Data entries
####################

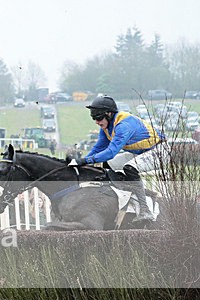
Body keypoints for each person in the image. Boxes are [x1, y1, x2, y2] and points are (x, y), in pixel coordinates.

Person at [69, 95, 164, 225]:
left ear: (108, 114)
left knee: (130, 168)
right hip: (139, 152)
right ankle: (123, 196)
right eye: (93, 118)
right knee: (105, 165)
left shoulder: (123, 125)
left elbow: (111, 152)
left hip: (159, 151)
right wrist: (83, 161)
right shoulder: (106, 127)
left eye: (98, 118)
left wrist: (85, 161)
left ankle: (145, 209)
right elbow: (98, 148)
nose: (96, 122)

####################

**EXERCISE DETAILS**
Apart from its pictures, the data is to be repeated exactly.

**RESULT OF THE EXERCISE**
Body keypoints for each person in the image. Boxes are [x1, y1, x2, y2] and points are (x, y), in pixel coordinates.

Person at [69, 95, 164, 225]:
left ear: (108, 114)
left knee: (130, 168)
right hip: (139, 152)
right ankle: (123, 196)
right eye: (93, 118)
right knee: (105, 165)
left shoulder: (123, 125)
left elbow: (111, 152)
left hip: (159, 151)
right wrist: (83, 161)
right shoulder: (106, 127)
left eye: (98, 118)
left wrist: (85, 161)
left ankle: (145, 209)
right elbow: (98, 148)
nose: (96, 122)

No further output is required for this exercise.